_Selected excerpt_.
The compiler warning specifically stating "moved from stack to static storage" seemed rather significant. What this means is that the code requested a stack allocated variable but that it is impractically large. The compiler moves it to static storage as a result. Adding the -frecursive switch resulted in these compiler warnings being eliminated but it became apparent that the values allocated on the stack far exceeded normal stack space.

What I did to resolve this was to refactor all these arrays with warnings to be declared as ALLOCATABLE and then allocate a dynamic array. For example the above array was refactored like this

character*15, dimension(:), allocatable :: callgrid

allocate(callgrid(MAXCALLS))

Since this array is dynamically allocated it resides on the heap, not the stack. A variable declared as ALLOCATABLE in Fortran is de-allocated as soon as the variable goes out of scope so no manual call to deallocate is required. Dynamically allocating arrays has a performance penalty but I can always address this in the future by finding ways to re-use already allocated memory.

Verifying my solution works

Stage 1: one-to-one comparison of jt9 and express8

After I got to a point where I believed I had a working implementation, I needed a way to verify my solution actually works. Along the way I had frequently tested my code by running with Valgrind to identify memory access issues. So I was relatively confident that it did not crash. The issue with this is that if somewhere along the way I had introduced an error into the decoding logic it could result in a program that was technically safe but not able to decode any messages from the audio stream. So I needed to not only verify my program had no memory access issues but also to verify that it produced output comparable to the original implementation. To gather a test dataset I used my HF receiver to record audio from the frequency 14.074 MHz. This is the internationally used frequency for FT8 on the 20 meter band. I recorded FLAC audio files which are aligned on the FT8 transmission boundaries. I made a total of 19361 recordings. Rather than trying to use them all to do the verification initially I used only 1659 of the files as my dataset.

_Dataset extract_.
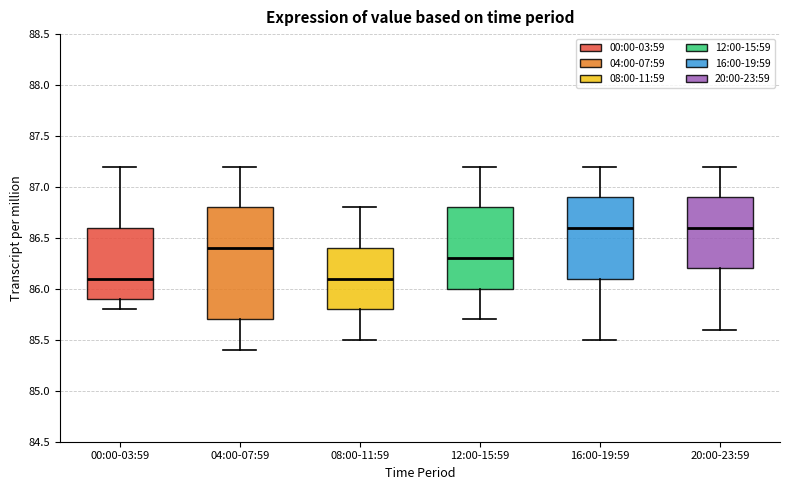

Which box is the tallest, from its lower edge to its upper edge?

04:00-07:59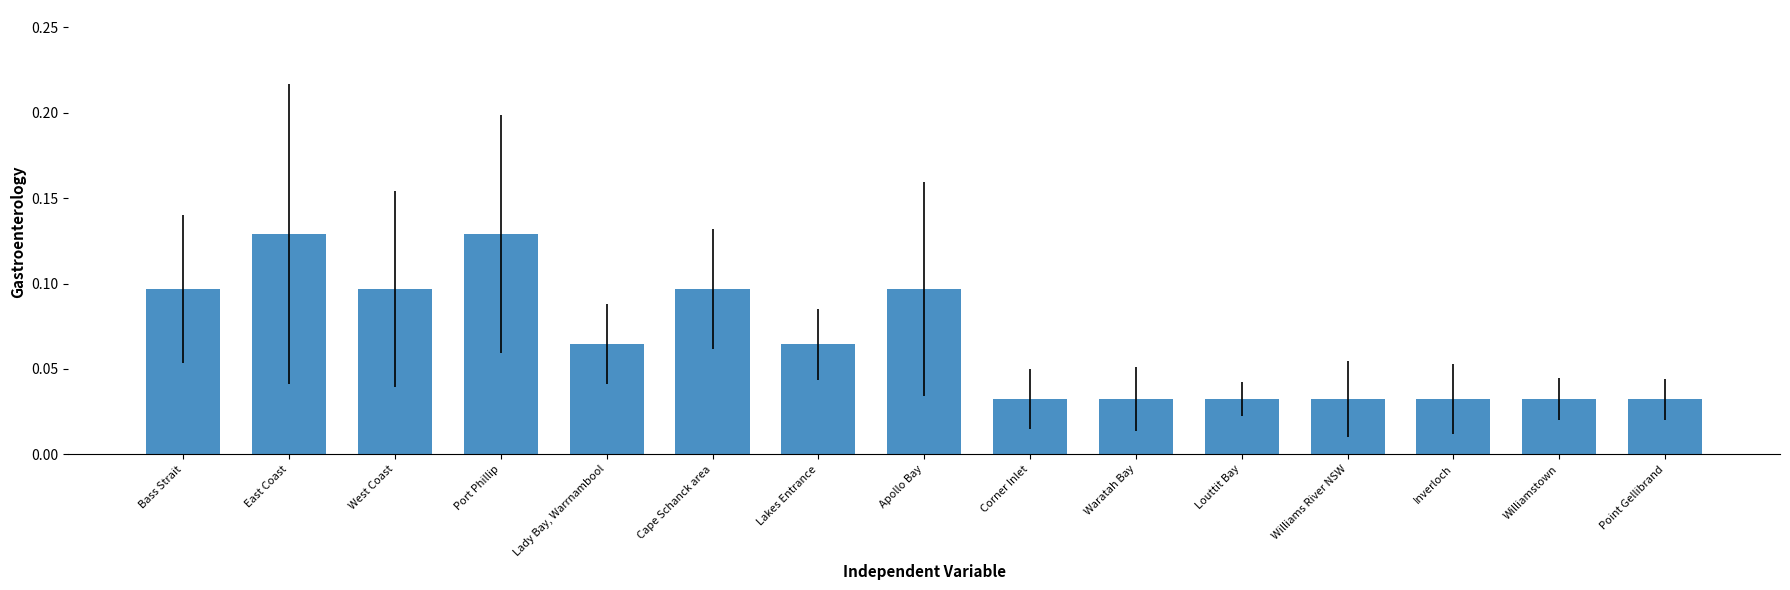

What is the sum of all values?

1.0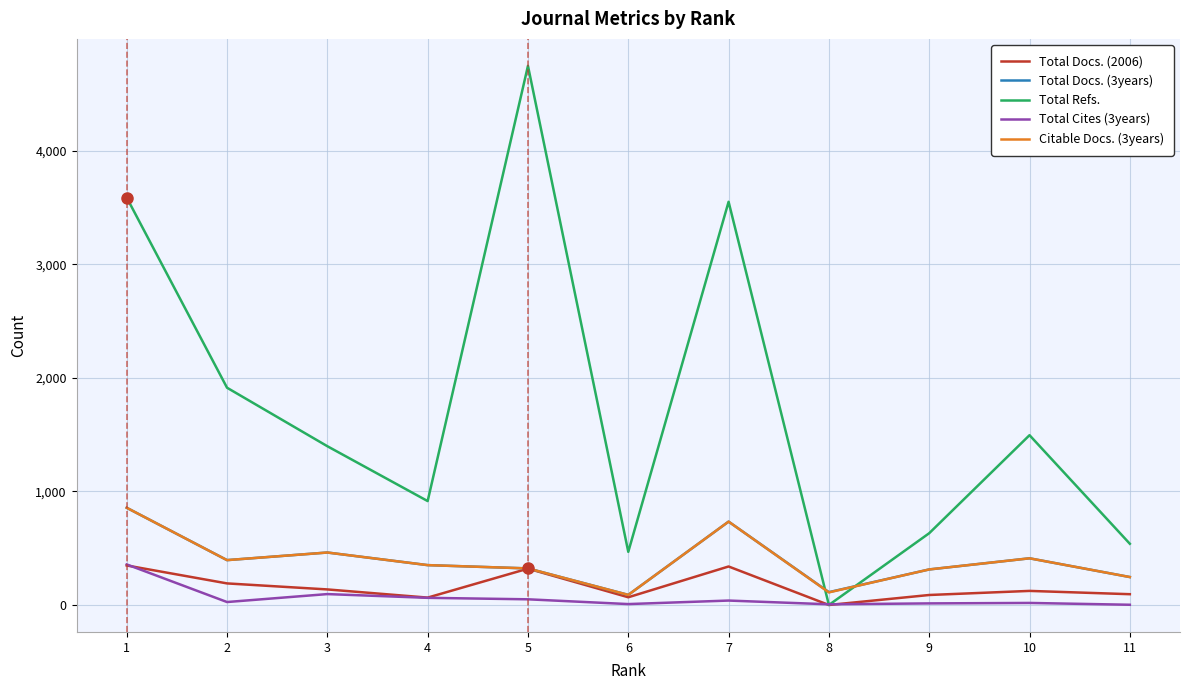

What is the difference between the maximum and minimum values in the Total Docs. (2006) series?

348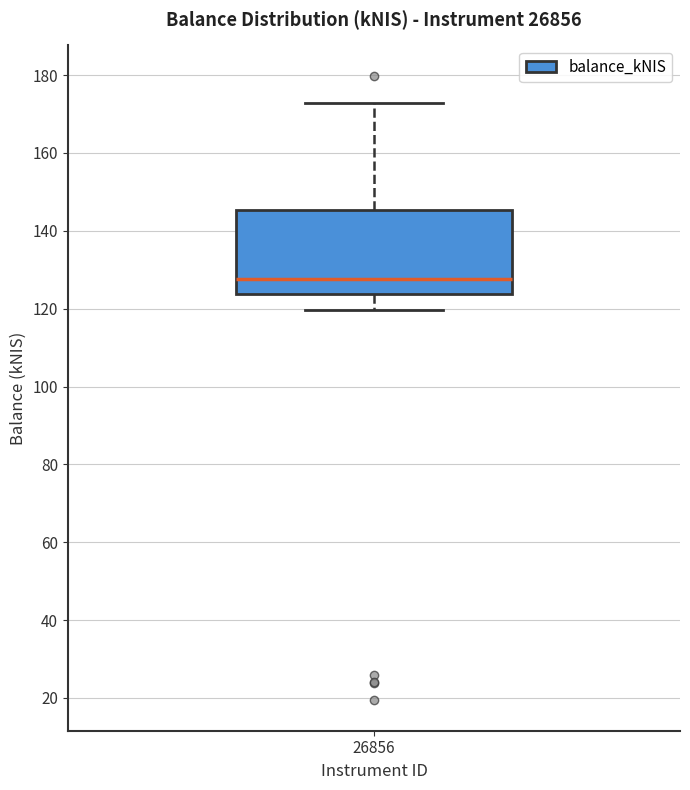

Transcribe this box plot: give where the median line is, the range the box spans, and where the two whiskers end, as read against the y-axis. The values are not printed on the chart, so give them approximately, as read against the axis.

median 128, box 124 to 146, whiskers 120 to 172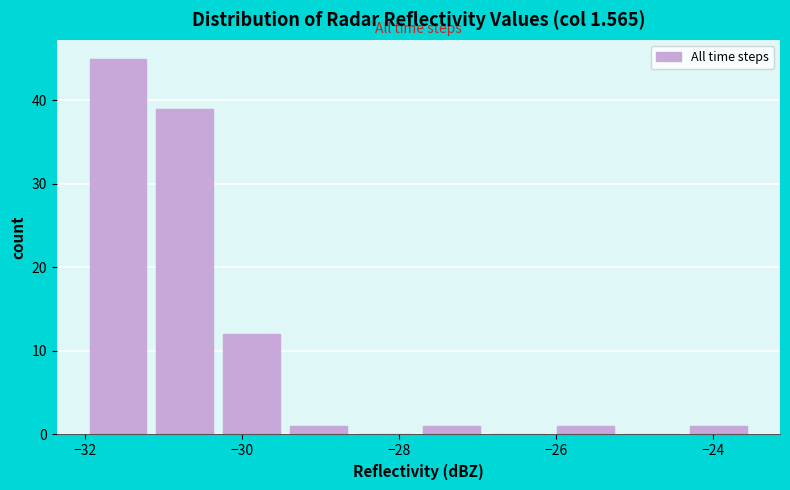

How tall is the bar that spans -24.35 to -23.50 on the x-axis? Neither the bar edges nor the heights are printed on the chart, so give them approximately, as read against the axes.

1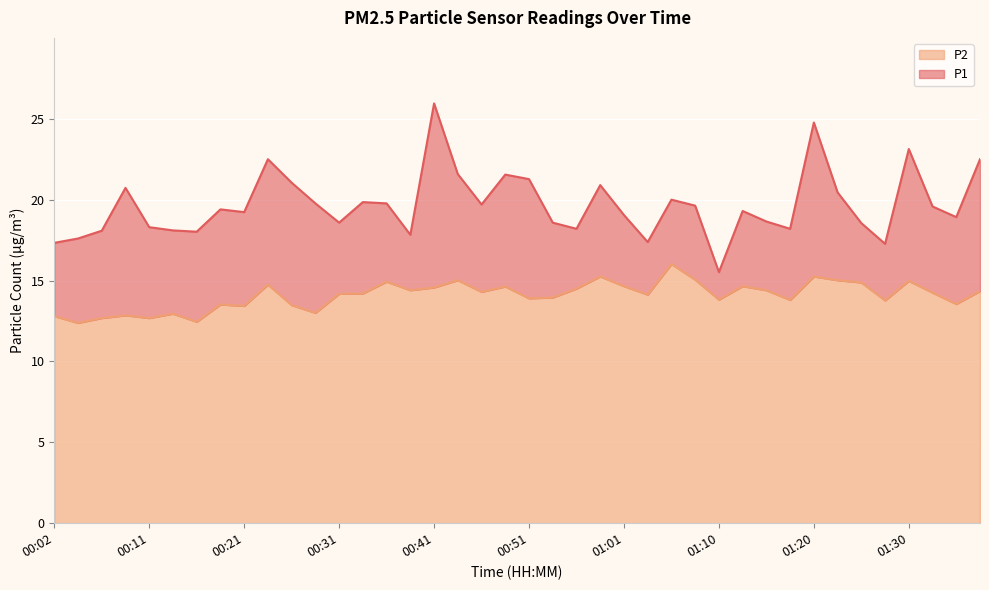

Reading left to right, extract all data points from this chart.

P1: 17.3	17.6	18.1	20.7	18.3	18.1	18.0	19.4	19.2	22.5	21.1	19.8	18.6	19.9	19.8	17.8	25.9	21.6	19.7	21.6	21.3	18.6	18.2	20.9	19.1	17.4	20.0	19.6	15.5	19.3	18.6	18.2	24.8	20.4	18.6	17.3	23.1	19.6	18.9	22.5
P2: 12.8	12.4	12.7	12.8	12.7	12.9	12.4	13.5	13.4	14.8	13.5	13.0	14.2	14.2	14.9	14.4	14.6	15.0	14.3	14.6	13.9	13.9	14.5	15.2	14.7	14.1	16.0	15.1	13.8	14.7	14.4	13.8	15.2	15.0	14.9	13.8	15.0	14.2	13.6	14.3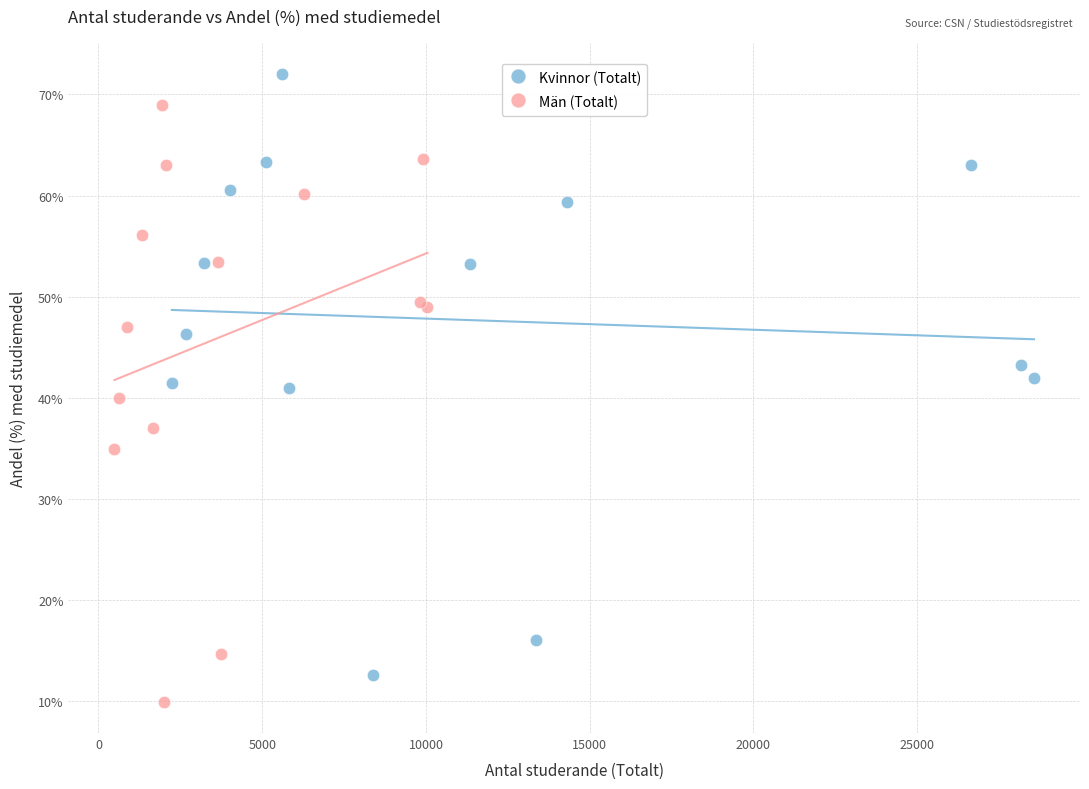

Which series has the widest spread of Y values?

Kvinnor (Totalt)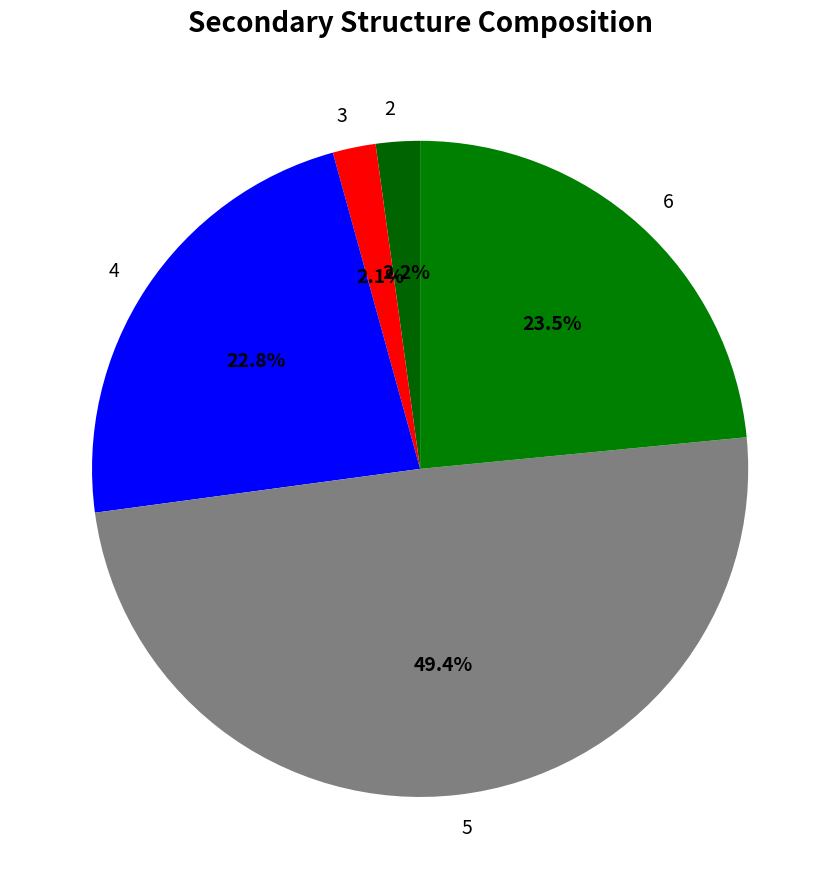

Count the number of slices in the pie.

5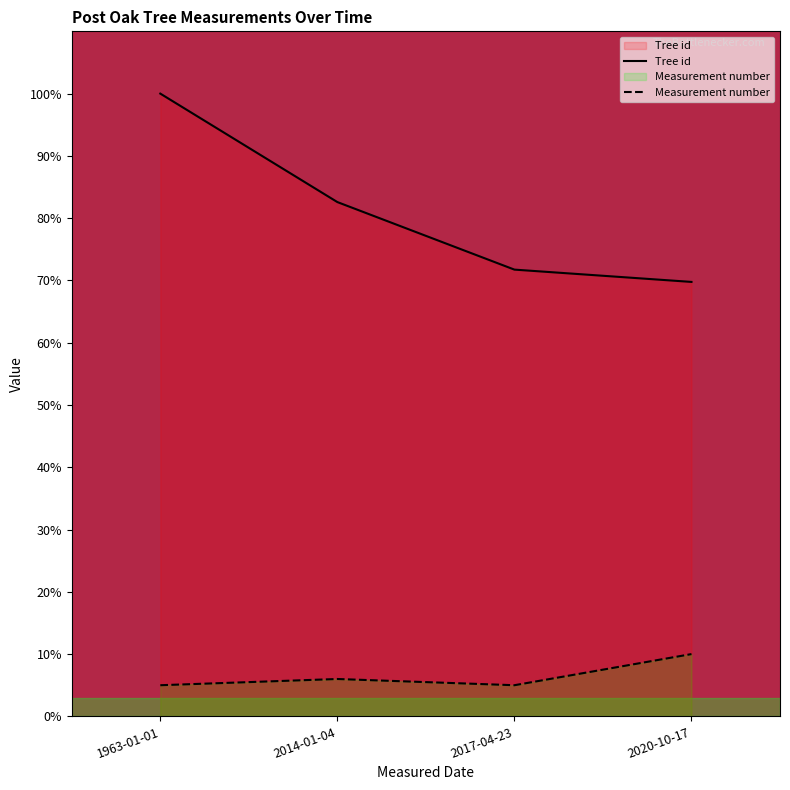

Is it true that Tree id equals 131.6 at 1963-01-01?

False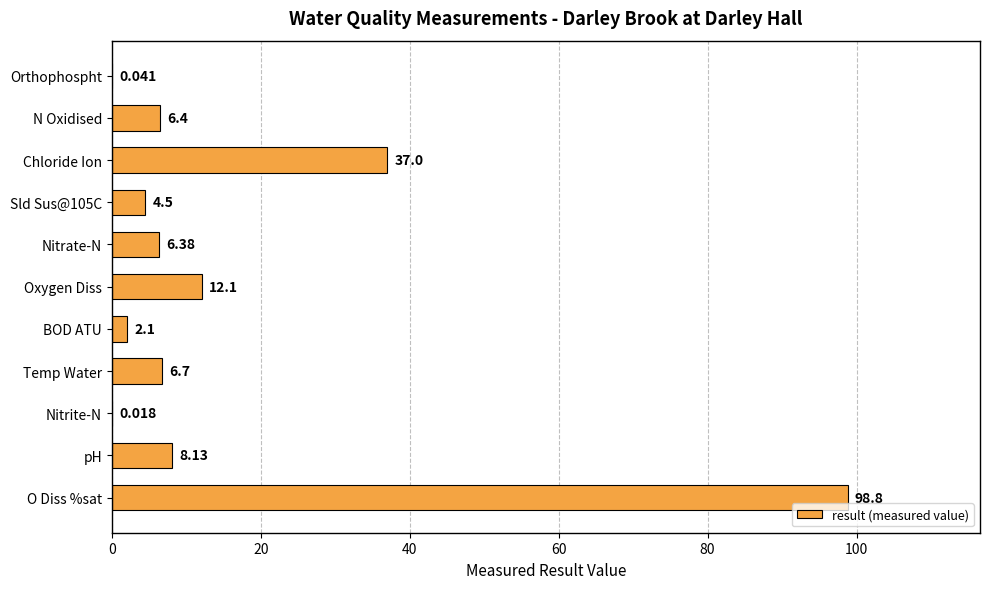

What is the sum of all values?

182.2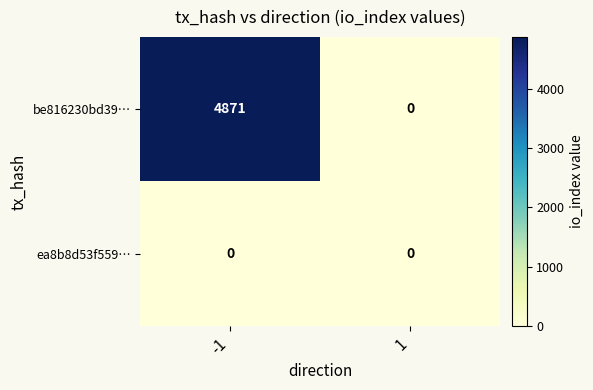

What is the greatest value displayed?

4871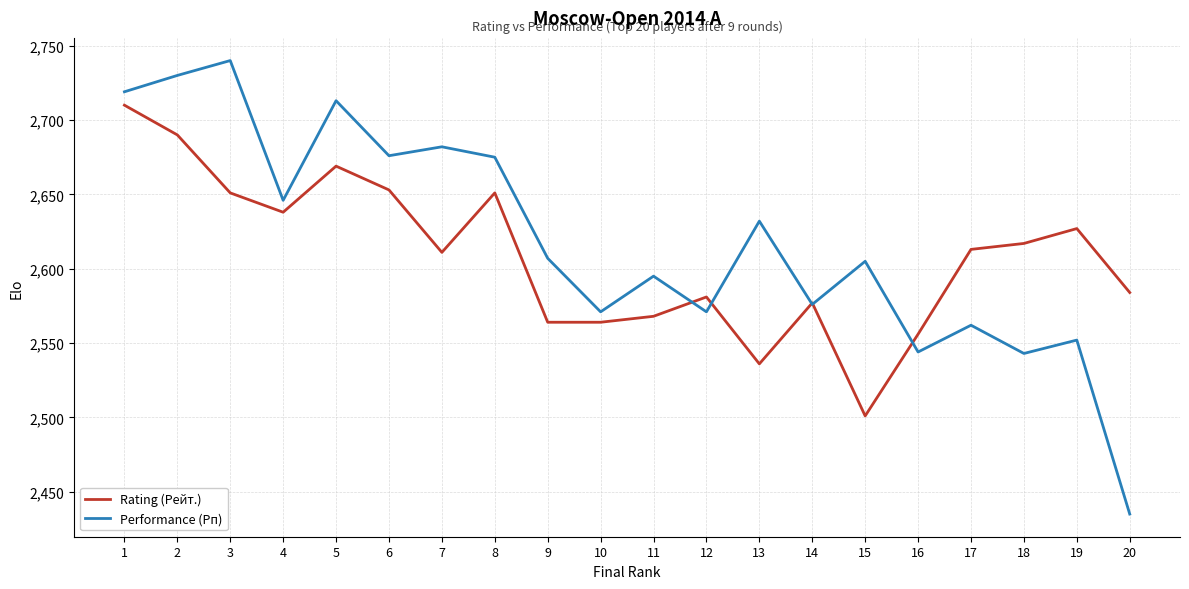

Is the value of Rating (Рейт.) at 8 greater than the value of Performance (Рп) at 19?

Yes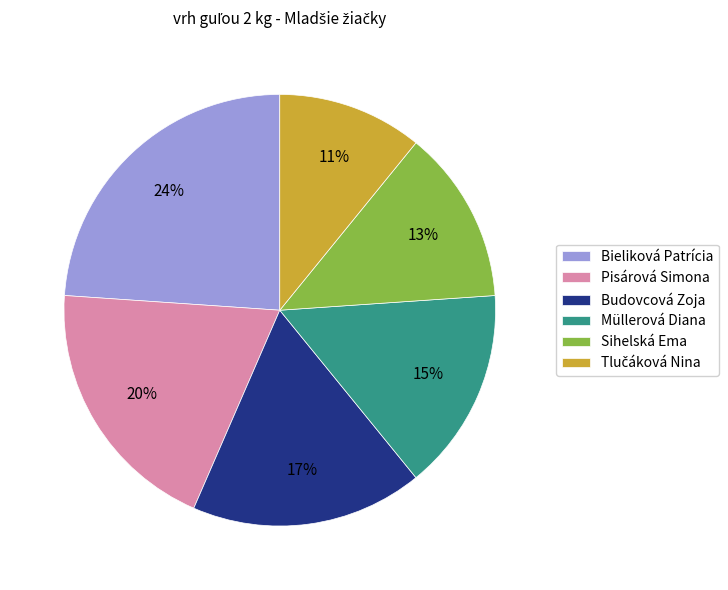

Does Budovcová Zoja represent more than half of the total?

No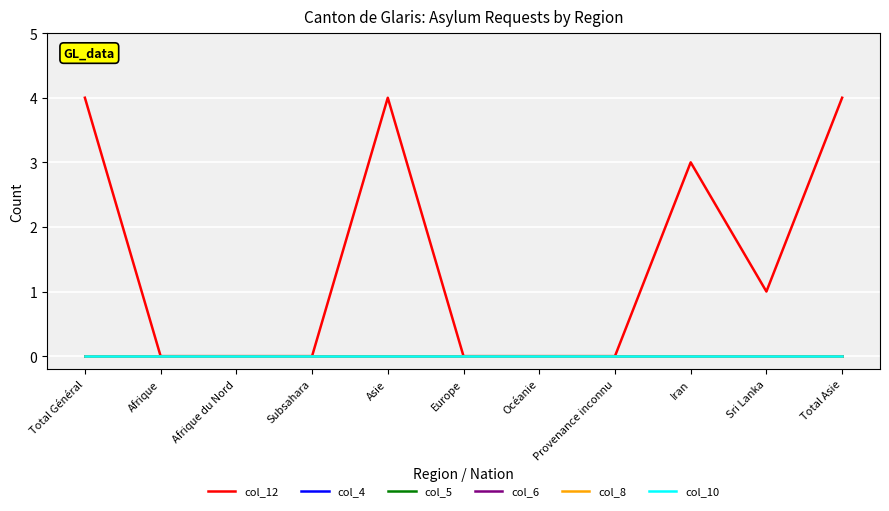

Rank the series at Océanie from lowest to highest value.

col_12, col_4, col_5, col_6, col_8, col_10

_Written task 1_.
In the excerpt about the Fortran decoder, how many recordings did the author first use as the verification dataset?
_Written task 2_.
According to the excerpt about the Fortran decoder, why was testing with Valgrind not enough to verify the solution?
_Written task 3_.
From the excerpt about the Fortran decoder, write out the passage from "The compiler warning" to "allocate(callgrid(MAXCALLS))".

_Written response 1_.
1659 of the 19361 files.

_Written response 2_.
Valgrind only showed that the program had no memory access issues. An error introduced into the decoding logic could still leave a program that was technically safe but unable to decode any messages from the audio stream. The author therefore also had to confirm that the output was comparable to the original implementation's.

_Written response 3_.
The compiler warning specifically stating "moved from stack to static storage" seemed rather significant. What this means is that the code requested a stack allocated variable but that it is impractically large. The compiler moves it to static storage as a result. Adding the -frecursive switch resulted in these compiler warnings being eliminated but it became apparent that the values allocated on the stack far exceeded normal stack space.

What I did to resolve this was to refactor all these arrays with warnings to be declared as ALLOCATABLE and then allocate a dynamic array. For example the above array was refactored like this

character*15, dimension(:), allocatable :: callgrid

allocate(callgrid(MAXCALLS))